Seit 1937 führt die renommierte Harvard Universität eine der umfangreichsten Langzeitstudien im Bereich der Glücksforschung durch. Die Teilnehmenden der Studie wurden effektiv ihr gesamtes Leben hinweg in regelmässigen Abständen getestet und befragt. Naturgemäss schlug auch das Schicksal im Guten wie im Schlechten zu. Präsident John F. Kennedy, auch einer der Probanden, wurde bekanntlich erschossen. Andere Teilnehmer kamen zu viel Geld oder Ruhm, verloren ihr Hab und Gut – oder erlitten Unfälle. Man fand die Liebe, trennte sich, verliebte sich aufs Neue. Das volle Leben eben. Keine Laborkittel-Sache.

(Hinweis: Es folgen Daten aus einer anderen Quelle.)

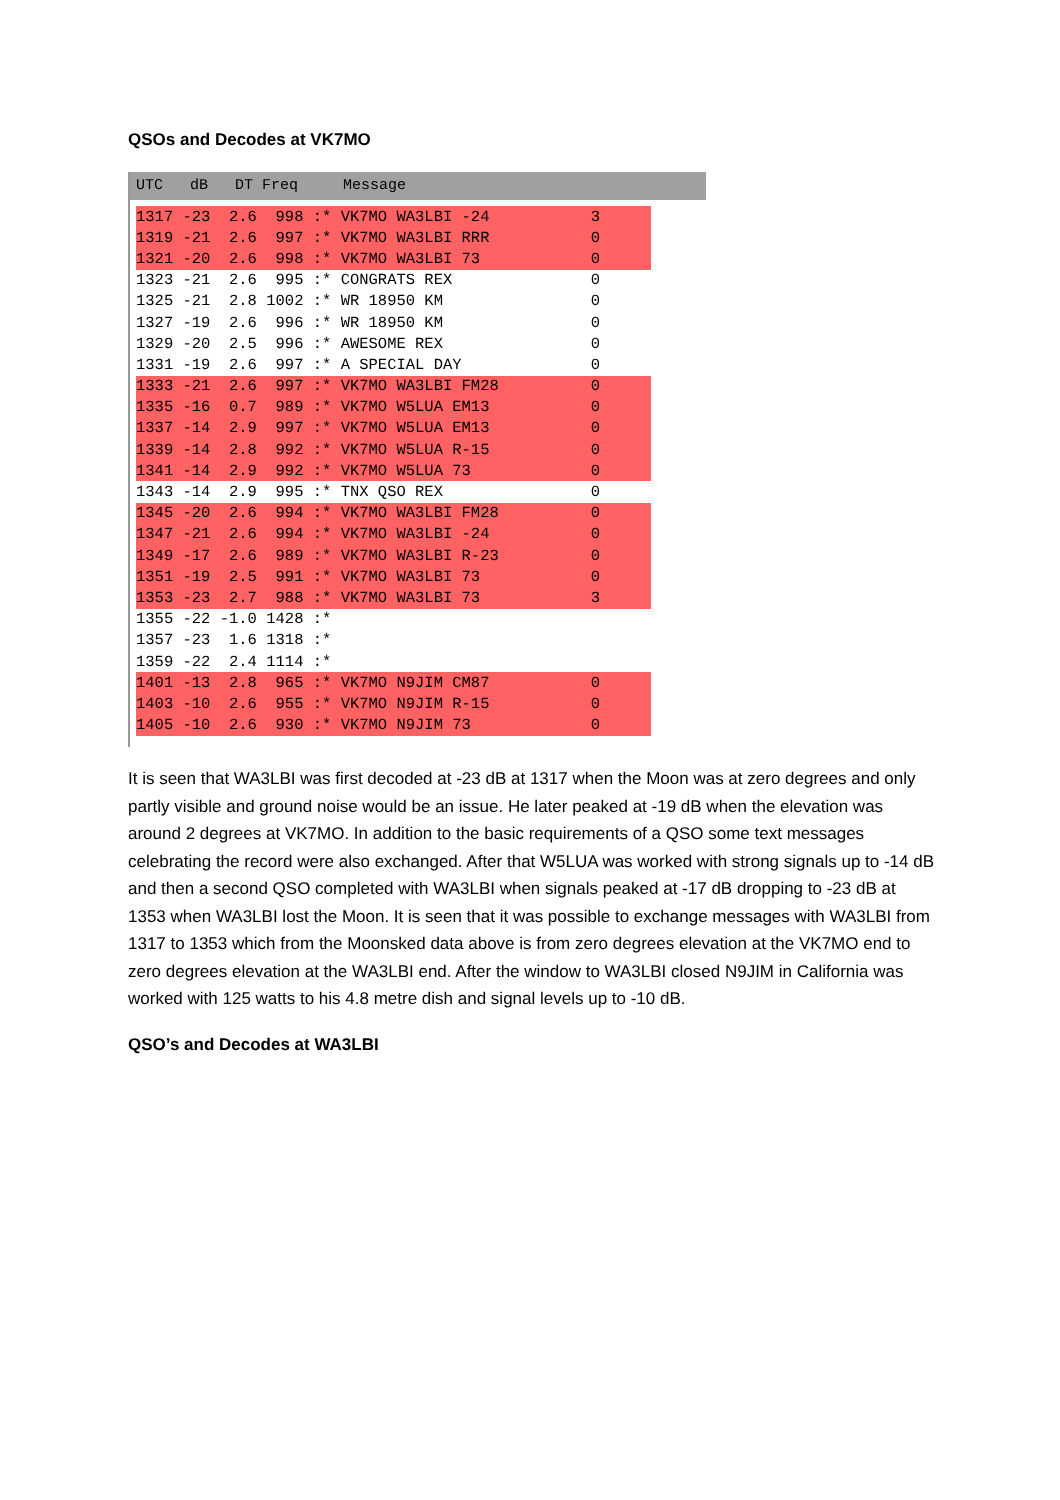QSOs and Decodes at VK7MO
UTC dB DT Freq Message
| 1317 -23 2.6 998 :* | VK7MO WA3LBI -24 | 3 |
| 1319 -21 2.6 997 :* | VK7MO WA3LBI RRR | 0 |
| 1321 -20 2.6 998 :* | VK7MO WA3LBI 73 | 0 |
| 1323 -21 2.6 995 :* | CONGRATS REX | 0 |
| 1325 -21 2.8 1002 :* | WR 18950 KM | 0 |
| 1327 -19 2.6 996 :* | WR 18950 KM | 0 |
| 1329 -20 2.5 996 :* | AWESOME REX | 0 |
| 1331 -19 2.6 997 :* | A SPECIAL DAY | 0 |
| 1333 -21 2.6 997 :* | VK7MO WA3LBI FM28 | 0 |
| 1335 -16 0.7 989 :* | VK7MO W5LUA EM13 | 0 |
| 1337 -14 2.9 997 :* | VK7MO W5LUA EM13 | 0 |
| 1339 -14 2.8 992 :* | VK7MO W5LUA R-15 | 0 |
| 1341 -14 2.9 992 :* | VK7MO W5LUA 73 | 0 |
| 1343 -14 2.9 995 :* | TNX QSO REX | 0 |
| 1345 -20 2.6 994 :* | VK7MO WA3LBI FM28 | 0 |
| 1347 -21 2.6 994 :* | VK7MO WA3LBI -24 | 0 |
| 1349 -17 2.6 989 :* | VK7MO WA3LBI R-23 | 0 |
| 1351 -19 2.5 991 :* | VK7MO WA3LBI 73 | 0 |
| 1353 -23 2.7 988 :* | VK7MO WA3LBI 73 | 3 |
| 1355 -22 -1.0 1428 :* | | |
| 1357 -23 1.6 1318 :* | | |
| 1359 -22 2.4 1114 :* | | |
| 1401 -13 2.8 965 :* | VK7MO N9JIM CM87 | 0 |
| 1403 -10 2.6 955 :* | VK7MO N9JIM R-15 | 0 |
| 1405 -10 2.6 930 :* | VK7MO N9JIM 73 | 0 |
It is seen that WA3LBI was first decoded at -23 dB at 1317 when the Moon was at zero degrees and only partly visible and ground noise would be an issue. He later peaked at -19 dB when the elevation was around 2 degrees at VK7MO. In addition to the basic requirements of a QSO some text messages celebrating the record were also exchanged. After that W5LUA was worked with strong signals up to -14 dB and then a second QSO completed with WA3LBI when signals peaked at -17 dB dropping to -23 dB at 1353 when WA3LBI lost the Moon. It is seen that it was possible to exchange messages with WA3LBI from 1317 to 1353 which from the Moonsked data above is from zero degrees elevation at the VK7MO end to zero degrees elevation at the WA3LBI end. After the window to WA3LBI closed N9JIM in California was worked with 125 watts to his 4.8 metre dish and signal levels up to -10 dB.
QSO’s and Decodes at WA3LBI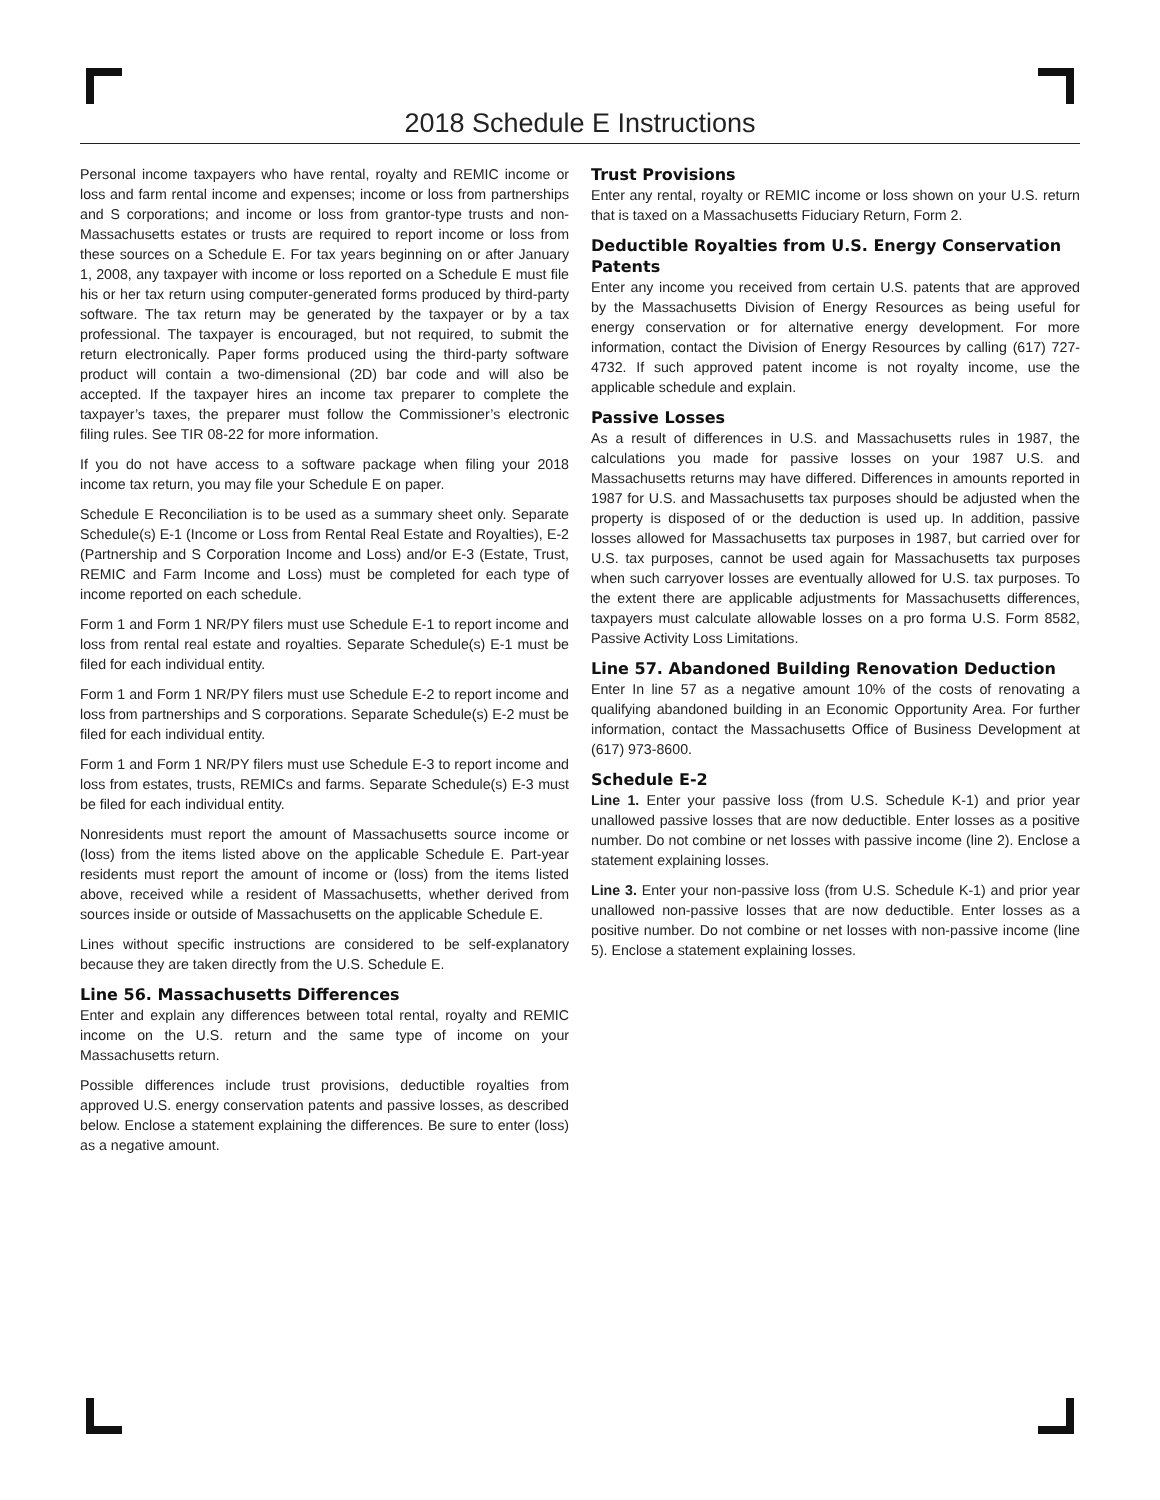2018 Schedule E Instructions
Personal income taxpayers who have rental, royalty and REMIC income or loss and farm rental income and expenses; income or loss from partnerships and S corporations; and income or loss from grantor-type trusts and non-Massachusetts estates or trusts are required to report income or loss from these sources on a Schedule E. For tax years beginning on or after January 1, 2008, any taxpayer with income or loss reported on a Schedule E must file his or her tax return using computer-generated forms produced by third-party software. The tax return may be generated by the taxpayer or by a tax professional. The taxpayer is encouraged, but not required, to submit the return electronically. Paper forms produced using the third-party software product will contain a two-dimensional (2D) bar code and will also be accepted. If the taxpayer hires an income tax preparer to complete the taxpayer’s taxes, the preparer must follow the Commissioner’s electronic filing rules. See TIR 08-22 for more information.
If you do not have access to a software package when filing your 2018 income tax return, you may file your Schedule E on paper.
Schedule E Reconciliation is to be used as a summary sheet only. Separate Schedule(s) E-1 (Income or Loss from Rental Real Estate and Royalties), E-2 (Partnership and S Corporation Income and Loss) and/or E-3 (Estate, Trust, REMIC and Farm Income and Loss) must be completed for each type of income reported on each schedule.
Form 1 and Form 1 NR/PY filers must use Schedule E-1 to report income and loss from rental real estate and royalties. Separate Schedule(s) E-1 must be filed for each individual entity.
Form 1 and Form 1 NR/PY filers must use Schedule E-2 to report income and loss from partnerships and S corporations. Separate Schedule(s) E-2 must be filed for each individual entity.
Form 1 and Form 1 NR/PY filers must use Schedule E-3 to report income and loss from estates, trusts, REMICs and farms. Separate Schedule(s) E-3 must be filed for each individual entity.
Nonresidents must report the amount of Massachusetts source income or (loss) from the items listed above on the applicable Schedule E. Part-year residents must report the amount of income or (loss) from the items listed above, received while a resident of Massachusetts, whether derived from sources inside or outside of Massachusetts on the applicable Schedule E.
Lines without specific instructions are considered to be self-explanatory because they are taken directly from the U.S. Schedule E.
Line 56. Massachusetts Differences
Enter and explain any differences between total rental, royalty and REMIC income on the U.S. return and the same type of income on your Massachusetts return.
Possible differences include trust provisions, deductible royalties from approved U.S. energy conservation patents and passive losses, as described below. Enclose a statement explaining the differences. Be sure to enter (loss) as a negative amount.
Trust Provisions
Enter any rental, royalty or REMIC income or loss shown on your U.S. return that is taxed on a Massachusetts Fiduciary Return, Form 2.
Deductible Royalties from U.S. Energy Conservation Patents
Enter any income you received from certain U.S. patents that are approved by the Massachusetts Division of Energy Resources as being useful for energy conservation or for alternative energy development. For more information, contact the Division of Energy Resources by calling (617) 727-4732. If such approved patent income is not royalty income, use the applicable schedule and explain.
Passive Losses
As a result of differences in U.S. and Massachusetts rules in 1987, the calculations you made for passive losses on your 1987 U.S. and Massachusetts returns may have differed. Differences in amounts reported in 1987 for U.S. and Massachusetts tax purposes should be adjusted when the property is disposed of or the deduction is used up. In addition, passive losses allowed for Massachusetts tax purposes in 1987, but carried over for U.S. tax purposes, cannot be used again for Massachusetts tax purposes when such carryover losses are eventually allowed for U.S. tax purposes. To the extent there are applicable adjustments for Massachusetts differences, taxpayers must calculate allowable losses on a pro forma U.S. Form 8582, Passive Activity Loss Limitations.
Line 57. Abandoned Building Renovation Deduction
Enter In line 57 as a negative amount 10% of the costs of renovating a qualifying abandoned building in an Economic Opportunity Area. For further information, contact the Massachusetts Office of Business Development at (617) 973-8600.
Schedule E-2
Line 1. Enter your passive loss (from U.S. Schedule K-1) and prior year unallowed passive losses that are now deductible. Enter losses as a positive number. Do not combine or net losses with passive income (line 2). Enclose a statement explaining losses.
Line 3. Enter your non-passive loss (from U.S. Schedule K-1) and prior year unallowed non-passive losses that are now deductible. Enter losses as a positive number. Do not combine or net losses with non-passive income (line 5). Enclose a statement explaining losses.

Wichtige Erkenntnisse der Studie beinhalten die Bedeutung einer stabilen Beziehung bis zum 50. Lebensjahr, sportliche Betätigung, eine ausgewogene Ernährung und das Vermeiden von übermässigem Alkoholkonsum und Rauchen.

Besonders hervorgehoben wurden die persönlichen Beziehungen in Form von stabilen Partnerschaften, Freundschaften und sozialem Engagement – als Schlüsselfaktoren schlechthin für ein erfülltes und langes Leben. Gesundheit war zwar eine wesentliche Bedingung für Glück, gute Beziehungen aber eben noch wichtiger als diese.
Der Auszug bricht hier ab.